Migration QuickUMLS 1.3 to 1.4 - Georgetown-IR-Lab/QuickUMLS GitHub Wiki

LevelDB is dead, long live to UnQLite!

When opening a QuickUMLS 1.3 installation with QuickUMLS 1.4, you'll see the following message:

>>> import quickumls
>>> matcher = quickumls.QuickUMLS('path/to/1.3/install')

[WARNING] This installation was created with QuickUMLS v.1.3 or earlier, which does not support multiple database backends. For now, I'll assume that leveldb was used as default, implicit assumption will change in future versions of QuickUMLS. More info here: https://github.com/Georgetown-IR-Lab/QuickUMLS/wiki/Migration-QuickUMLS-1.3-to-1.4

This message indicates that the installation was created with a version of QuickUMLS prior to 1.4. This change is due to the fact that QuickUMLS now supports multiple backends: LevelDB and UnQLite. Here's a brief summary of similarity and differences between the two:

  • Both LevelDB and UnQLite are used as key-value storage in QuickUMLS for CUIs and semantic types. Both are written in low level languages (C++ for LevelDB, C for UnQLite), and have Python bindings. Both have similar read and write speed (In a test with 1 million strings from "0" to "999999", LevelDB completed all writes in 4.2 seconds, while UnQLite took 5.4 seconds. Reading all keys back took 2.2 seconds for LevelDB, and 2.4 seconds for UnQLite).
  • LevelDB was created by Sanjay Ghemawat and Jeff Dean at Google, and first released in 2011. QuickUMLS uses Python bindings by Google. Compared to UnQLite, LevelDB is more disk efficient; in the test above, it was able to store 1M key values in just 808 kilobytes.
  • UnQLite was created by Chems Eddine Mrad at Symisc Systems, and first released in 2012. QuickUMLS uses Python bindings by Charles Leifer. UnQLite is less space efficient (using 75M to store the 1M key values mentioned above), but, unlike LevelDB it is thread and process safe, meaning that it allows to create multiple QuickUMLS objects backed by the same installation at the same time.
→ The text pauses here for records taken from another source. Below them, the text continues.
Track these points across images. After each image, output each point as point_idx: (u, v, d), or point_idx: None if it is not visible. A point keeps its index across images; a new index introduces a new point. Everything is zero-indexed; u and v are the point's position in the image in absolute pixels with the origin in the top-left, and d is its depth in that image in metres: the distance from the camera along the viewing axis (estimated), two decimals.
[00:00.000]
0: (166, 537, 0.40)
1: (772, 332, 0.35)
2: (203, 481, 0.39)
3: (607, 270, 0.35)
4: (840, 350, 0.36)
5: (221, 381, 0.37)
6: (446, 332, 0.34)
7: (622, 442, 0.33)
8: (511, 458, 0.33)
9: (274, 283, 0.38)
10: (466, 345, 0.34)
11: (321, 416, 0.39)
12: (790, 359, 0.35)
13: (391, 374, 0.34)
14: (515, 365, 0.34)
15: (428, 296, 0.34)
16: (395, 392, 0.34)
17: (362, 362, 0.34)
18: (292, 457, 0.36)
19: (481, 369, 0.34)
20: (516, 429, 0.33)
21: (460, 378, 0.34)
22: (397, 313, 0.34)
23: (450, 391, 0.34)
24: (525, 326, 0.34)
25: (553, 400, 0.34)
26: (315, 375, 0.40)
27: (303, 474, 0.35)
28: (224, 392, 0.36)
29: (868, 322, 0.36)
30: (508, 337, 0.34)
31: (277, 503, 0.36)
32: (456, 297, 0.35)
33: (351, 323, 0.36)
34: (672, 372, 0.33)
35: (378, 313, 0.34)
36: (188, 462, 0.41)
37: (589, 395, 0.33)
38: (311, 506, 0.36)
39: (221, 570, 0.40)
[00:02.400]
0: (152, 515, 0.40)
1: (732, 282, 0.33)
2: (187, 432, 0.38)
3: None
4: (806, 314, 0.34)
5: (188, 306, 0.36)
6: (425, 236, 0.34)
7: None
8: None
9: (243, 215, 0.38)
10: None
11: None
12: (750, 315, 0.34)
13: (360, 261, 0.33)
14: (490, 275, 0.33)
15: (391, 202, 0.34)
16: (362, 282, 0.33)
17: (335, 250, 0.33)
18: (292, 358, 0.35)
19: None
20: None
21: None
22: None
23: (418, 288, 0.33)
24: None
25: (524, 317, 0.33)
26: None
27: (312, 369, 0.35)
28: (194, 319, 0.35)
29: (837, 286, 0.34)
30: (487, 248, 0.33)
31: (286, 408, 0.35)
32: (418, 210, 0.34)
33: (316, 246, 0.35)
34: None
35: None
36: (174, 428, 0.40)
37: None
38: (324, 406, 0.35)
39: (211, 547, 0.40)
Currently, the QuickUMLS client still uses LevelDB as default to maintain compatibility with previous installations, but it now raises a warning if you do so.

Remove LevelDB Warning

To remove the LevelDB warning due to an older installation, simply create a file named database_backend.flag in your QuickUMLS installation directory, and write leveldb in the file. Your installation directory should now look as follows:

>>> ls -l
total 88K
drwxrwxr-x 4 ubuntu ubuntu 4.0K May 10 00:50 cui-semtypes.db
-rw-rw-r-- 1 ubuntu ubuntu    7 May 10 00:50 database_backend.flag
-rw-rw-r-- 1 ubuntu ubuntu    3 May 10 00:50 language.flag
drwxrwxr-x 2 ubuntu ubuntu  76K May 10 01:03 umls-simstring.db

This will stop the matcher from complaining during initialization.